• [DOCUMENT SEGMENT]:
-----

Jasson Dominguez is the latest reason to hate when good things happen to the Yankees

Jasson Dominguez is the latest reason to hate when good things happen to the Yankees


Even in the worst of times, there are signals that the best of times are just over the horizon for the New York Yankees. This season has been a bust for the Bronx Bombers until Jasson Dominguez saved them with a soft landing for 2024.

On Friday, The Martian landed on the Yankees’ roster with a homer in his debut at-bat. If you spotted any unidentified flying objects lighting up the New York skies last night, it might have been Dominguez bashing the skin off cowhide. Wednesday night, in the third inning of his first game at Yankee Stadium wearing the pinstripes, Dominguez crushed a 96-mph fastball into the short porch to lead off the third inning and propelled New York to its fifth straight win. Dominguez has now reached base in all five of his games with the Bombers and his only mistake so far has been misinterpreting Spielberg’s E.T. by extending his right pointer at the sky as an allusion to his El Marciano moniker. If you’re not going to respect the classics, then what are we even doing here?

-----

Records drawn from a dataset
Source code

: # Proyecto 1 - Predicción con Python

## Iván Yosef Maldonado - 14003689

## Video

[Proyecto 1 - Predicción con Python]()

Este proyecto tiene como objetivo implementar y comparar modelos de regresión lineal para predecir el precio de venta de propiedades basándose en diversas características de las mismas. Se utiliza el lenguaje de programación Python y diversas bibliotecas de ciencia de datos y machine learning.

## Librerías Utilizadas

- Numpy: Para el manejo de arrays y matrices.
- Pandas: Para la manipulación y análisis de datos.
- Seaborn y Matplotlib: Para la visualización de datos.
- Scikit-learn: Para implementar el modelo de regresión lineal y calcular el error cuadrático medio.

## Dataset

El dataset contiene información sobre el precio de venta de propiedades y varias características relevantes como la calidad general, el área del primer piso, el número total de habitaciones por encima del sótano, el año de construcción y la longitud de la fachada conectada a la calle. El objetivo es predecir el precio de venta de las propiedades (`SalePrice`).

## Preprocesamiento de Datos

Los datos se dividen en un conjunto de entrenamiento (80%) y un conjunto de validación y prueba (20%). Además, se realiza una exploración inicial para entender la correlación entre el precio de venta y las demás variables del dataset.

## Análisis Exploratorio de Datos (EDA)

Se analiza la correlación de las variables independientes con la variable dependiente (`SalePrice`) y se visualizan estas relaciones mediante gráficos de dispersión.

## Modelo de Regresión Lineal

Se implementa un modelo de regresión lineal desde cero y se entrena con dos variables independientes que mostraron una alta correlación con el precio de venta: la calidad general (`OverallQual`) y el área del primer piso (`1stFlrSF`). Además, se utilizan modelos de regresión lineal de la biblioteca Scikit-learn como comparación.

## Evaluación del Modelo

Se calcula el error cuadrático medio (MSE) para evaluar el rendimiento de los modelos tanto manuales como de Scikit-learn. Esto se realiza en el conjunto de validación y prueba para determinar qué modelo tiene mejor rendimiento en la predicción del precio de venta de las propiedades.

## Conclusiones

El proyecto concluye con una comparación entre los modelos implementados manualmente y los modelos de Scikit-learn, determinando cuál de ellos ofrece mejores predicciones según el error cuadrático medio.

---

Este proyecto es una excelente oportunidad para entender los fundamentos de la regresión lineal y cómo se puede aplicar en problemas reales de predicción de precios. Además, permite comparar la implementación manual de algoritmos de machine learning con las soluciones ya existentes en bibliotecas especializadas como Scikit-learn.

-----

• [WHAT THIS EXERCISE ASKS]:
(a) In the article about Jasson Dominguez, how fast was the pitch he hit into the short porch at Yankee Stadium?
(b) Carry the article about Jasson Dominguez forward from the point where it stops.

• [ANSWERS TO THE PROBLEMS]:
(a) It was a 96-mph fastball.

(b)
As for the Pinheaded pinstripes, the team’s late-season winning streak has the most obnoxious fanbase in the majors (Ed. note: Second-most obnoxious, as long as Boston exists) manifesting delusional postseason sand castles again with 23 games remaining on the schedule. But how many times must we go through this with the Yankees? When the vibes are positive, they’re a threat to add another World Series banner. When they’re looking to the future, every prospect is the next planet-killer. This season, their massive payroll investments crashed and then, within that crater, Dominguez terraformed the ground before his very feet.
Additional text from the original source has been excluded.